Task directions
Pull out every line below that contains the word "パラスポーツマガジン".

☆ ☆ ☆ ☆ ☆ ☆ ☆

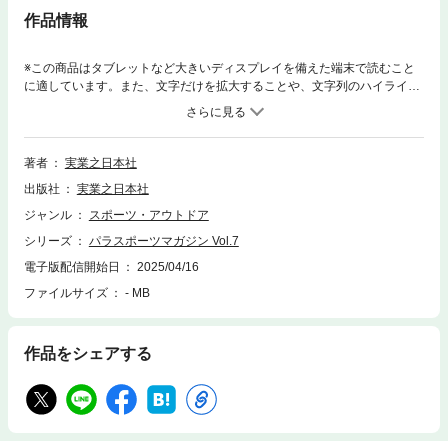
作品情報
※この商品はタブレットなど大きいディスプレイを備えた端末で読むこと
に適しています。また、文字だけを拡大することや、文字列のハイライ
ト、検索、辞書の参照、引用などの機能が使用できません。※この商品は
紙の書籍のページを画像にした電子書籍です。文字だけを拡大することは
できません。※本書は不定期刊行のムック本シリーズです。一部電子書籍
化していない号もございます。※収録の内容は、執筆年代および執筆当時
著者
実業之日本社
の状況を考慮し、発売当時のまま掲載しています。障がい者スポーツ&ラ
出版社
実業之日本社
イフスタイルマガジン『パラスポーツマガジン』。Vol.7のテーマは「動
け！パラスポーツ」。巻頭特集には、パラサポスペシャルサポーターの香
ジャンル
スポーツ・アウトドア
取慎吾さんが登場！パラスポーツへの熱い想いを存分に語ってくれまし
シリーズ
パラスポーツマガジン Vol.7
た。パラスポーツに関わる人なら誰もが元気をもらえる、とってもいいお
話です。このほかにも読み応えたっぷりの記事を満載した『パラスポーツ
電子版配信開始日
2025/04/16
マガジンVol.7』をぜひお読みください!【おもなコンテンツ】巻頭特集●香
ファイルサイズ
- MB
取慎吾さん独占インタビュー「僕はずーっとパラスポーツ・サポータ
ー！」壁画制作から始まった香取さんとパラスポーツの付き合い。たくさ
んのパラ競技を体験し、パラアスリートと交流した香取さんが、パラスポ
作品をシェアする
ーツへの想いを語ります。特集●パラアスリートを支える人々ボッチャア
シスタント、視覚障がいガイドなど、アスリートとともに戦う人々をフィ
ーチャー特集●障がい者のための防災方法地震、水害などに備え、障がい
者が知っておくべき知識を総力特集and more!パラスポーツの独自ルールC
lassfication障がい者スポーツ＆パラリンピックがもっとわかる「BOOKS
案内」東京パラを目指すアスリートたち／太田渉子（パラテコンドー）、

☆ ☆ ☆ ☆ ☆ ☆ ☆

Task result
イフスタイルマガジン『パラスポーツマガジン』。Vol.7のテーマは「動
パラスポーツマガジン Vol.7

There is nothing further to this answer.